> BRIEF: Please render the items below as a numbered list, leaving out any blank lines.

**** INFORMATION PROVIDED ****

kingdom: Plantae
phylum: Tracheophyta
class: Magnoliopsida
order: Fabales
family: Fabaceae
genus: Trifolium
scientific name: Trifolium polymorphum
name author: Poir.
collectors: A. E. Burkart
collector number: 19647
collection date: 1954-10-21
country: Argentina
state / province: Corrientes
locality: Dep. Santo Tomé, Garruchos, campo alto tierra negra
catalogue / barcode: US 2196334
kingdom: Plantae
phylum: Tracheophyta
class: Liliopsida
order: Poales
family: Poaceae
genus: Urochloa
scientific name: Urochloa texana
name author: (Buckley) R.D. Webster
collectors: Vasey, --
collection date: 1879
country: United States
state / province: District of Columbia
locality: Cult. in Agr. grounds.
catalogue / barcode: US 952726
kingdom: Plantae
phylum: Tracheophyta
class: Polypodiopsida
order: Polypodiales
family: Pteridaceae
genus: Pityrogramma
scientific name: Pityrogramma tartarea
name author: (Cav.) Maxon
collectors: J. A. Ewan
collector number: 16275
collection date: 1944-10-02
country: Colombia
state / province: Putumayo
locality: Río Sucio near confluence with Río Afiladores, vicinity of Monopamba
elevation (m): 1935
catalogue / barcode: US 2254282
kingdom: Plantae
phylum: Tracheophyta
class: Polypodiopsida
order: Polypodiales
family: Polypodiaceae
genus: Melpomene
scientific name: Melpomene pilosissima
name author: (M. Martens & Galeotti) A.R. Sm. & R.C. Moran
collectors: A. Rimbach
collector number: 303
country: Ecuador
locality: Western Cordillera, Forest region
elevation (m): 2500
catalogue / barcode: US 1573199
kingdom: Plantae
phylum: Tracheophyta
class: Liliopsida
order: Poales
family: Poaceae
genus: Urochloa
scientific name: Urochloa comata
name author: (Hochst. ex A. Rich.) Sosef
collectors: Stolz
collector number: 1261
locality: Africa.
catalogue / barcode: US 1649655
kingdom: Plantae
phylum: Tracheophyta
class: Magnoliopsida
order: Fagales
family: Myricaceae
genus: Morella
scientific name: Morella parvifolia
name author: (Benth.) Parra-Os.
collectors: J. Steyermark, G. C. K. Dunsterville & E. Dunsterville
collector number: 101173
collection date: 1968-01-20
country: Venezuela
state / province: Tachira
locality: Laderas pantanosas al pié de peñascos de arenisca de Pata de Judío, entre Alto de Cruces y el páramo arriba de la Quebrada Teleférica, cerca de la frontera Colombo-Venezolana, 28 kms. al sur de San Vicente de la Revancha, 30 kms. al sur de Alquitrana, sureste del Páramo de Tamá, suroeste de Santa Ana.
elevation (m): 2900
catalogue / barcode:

****

> WRITTEN SOLUTION:
1. kingdom: Plantae
2. phylum: Tracheophyta
3. class: Magnoliopsida
4. order: Fabales
5. family: Fabaceae
6. genus: Trifolium
7. scientific name: Trifolium polymorphum
8. name author: Poir.
9. collectors: A. E. Burkart
10. collector number: 19647
11. collection date: 1954-10-21
12. country: Argentina
13. state / province: Corrientes
14. locality: Dep. Santo Tomé, Garruchos, campo alto tierra negra
15. catalogue / barcode: US 2196334
16. kingdom: Plantae
17. phylum: Tracheophyta
18. class: Liliopsida
19. order: Poales
20. family: Poaceae
21. genus: Urochloa
22. scientific name: Urochloa texana
23. name author: (Buckley) R.D. Webster
24. collectors: Vasey, --
25. collection date: 1879
26. country: United States
27. state / province: District of Columbia
28. locality: Cult. in Agr. grounds.
29. catalogue / barcode: US 952726
30. kingdom: Plantae
31. phylum: Tracheophyta
32. class: Polypodiopsida
33. order: Polypodiales
34. family: Pteridaceae
35. genus: Pityrogramma
36. scientific name: Pityrogramma tartarea
37. name author: (Cav.) Maxon
38. collectors: J. A. Ewan
39. collector number: 16275
40. collection date: 1944-10-02
41. country: Colombia
42. state / province: Putumayo
43. locality: Río Sucio near confluence with Río Afiladores, vicinity of Monopamba
44. elevation (m): 1935
45. catalogue / barcode: US 2254282
46. kingdom: Plantae
47. phylum: Tracheophyta
48. class: Polypodiopsida
49. order: Polypodiales
50. family: Polypodiaceae
51. genus: Melpomene
52. scientific name: Melpomene pilosissima
53. name author: (M. Martens & Galeotti) A.R. Sm. & R.C. Moran
54. collectors: A. Rimbach
55. collector number: 303
56. country: Ecuador
57. locality: Western Cordillera, Forest region
58. elevation (m): 2500
59. catalogue / barcode: US 1573199
60. kingdom: Plantae
61. phylum: Tracheophyta
62. class: Liliopsida
63. order: Poales
64. family: Poaceae
65. genus: Urochloa
66. scientific name: Urochloa comata
67. name author: (Hochst. ex A. Rich.) Sosef
68. collectors: Stolz
69. collector number: 1261
70. locality: Africa.
71. catalogue / barcode: US 1649655
72. kingdom: Plantae
73. phylum: Tracheophyta
74. class: Magnoliopsida
75. order: Fagales
76. family: Myricaceae
77. genus: Morella
78. scientific name: Morella parvifolia
79. name author: (Benth.) Parra-Os.
80. collectors: J. Steyermark, G. C. K. Dunsterville & E. Dunsterville
81. collector number: 101173
82. collection date: 1968-01-20
83. country: Venezuela
84. state / province: Tachira
85. locality: Laderas pantanosas al pié de peñascos de arenisca de Pata de Judío, entre Alto de Cruces y el páramo arriba de la Quebrada Teleférica, cerca de la frontera Colombo-Venezolana, 28 kms. al sur de San Vicente de la Revancha, 30 kms. al sur de Alquitrana, sureste del Páramo de Tamá, suroeste de Santa Ana.
86. elevation (m): 2900
87. catalogue / barcode:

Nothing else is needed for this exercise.